Gretchen
Gretchen is in German the diminutive of the prémon Margarete (Marguerite) as well as Greta (see Greta Garbo) or Gretl (see the Heimatfilm Dame Gretl).
Differences in connotations
This first name has German and French connotations entirely opposed.
In German, this first name evokes a pure young girl, celebrates it Marguerite allured by the doctor Faust (see the opera éponyme of Charles Gounod).
It is used in a phrase become proverbial: " the question of Marguerite" (in German Die Gretchen-Frage ) which was in the beginning that posed to Doctor Faust as for his attitude with respect to the religion (he believes in a God?), which he answers while skewing. Today, it applies to any question seeking to push a political adversary to give an opinion ( kind frankly speak, known as all the truth ).
The Propaganda anti-allemande carried out by the French governments to the capacity between the conflicts of 1870 and 1914-1918 gave to this French name a pejorative connotation. It designated a long time a girl fatty, uncultivated, badly equipped, in short ridiculous. It is during misogynist of chleuh , Boche , Schwob etc
This is undoubtedly dependant following the sounds " t" and " ch" (typical of the language German and hard for the Latin ears) which evokes brutal actions as in the onomatopoeias tchac , tchou-tchou etc
Many words containing of the diphthongs including/understanding these sounds are used to designate ridiculous characters. See for example the exclamation of Charlie Chaplin Chtonk in its film the Dictator parodying Adolf Hitler. The business of the forgeries Carnets of Hitler was filmed and the German title of film is Schtonk!, in homage to Charlie Chaplin. The same applies to name of the pigeon in the part of Marcel Pagnol Schpountz .
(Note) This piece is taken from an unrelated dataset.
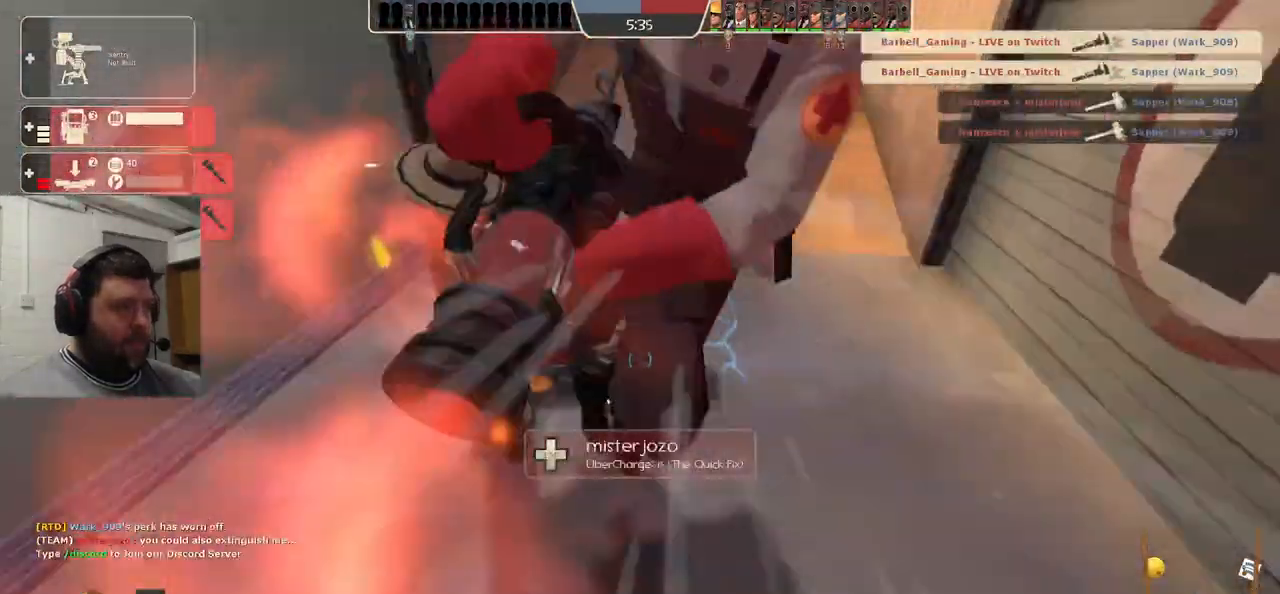
{"buttons": ["R2"], "left_stick": "center", "right_stick": "center", "events": [[17, "right_stick", "up"], [50, "left_stick", "center"], [117, "R1", "up"], [200, "right_stick", "center"]]}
As for the Schtroumpf S of the cartoon, they were renamed Schlumpf (plural Schlümpfe ) in the language of Goethe since this word (spelled Strumpf ) wants to say sock …
Notorious exception, the song of Georges Brassens Between the street Didot and the street of Vanves : “A beautiful gretchen Passed to the crossroads of the Castle…” (but one knew already Marlène Dietrich, Maria Schell and one can suppose that it had met at the time of its passage (STO obliges) to Basdorf fair, large and thin Prussians like Claudia Schiffer or pulpy like Veronica Bottle pincers at its beginnings.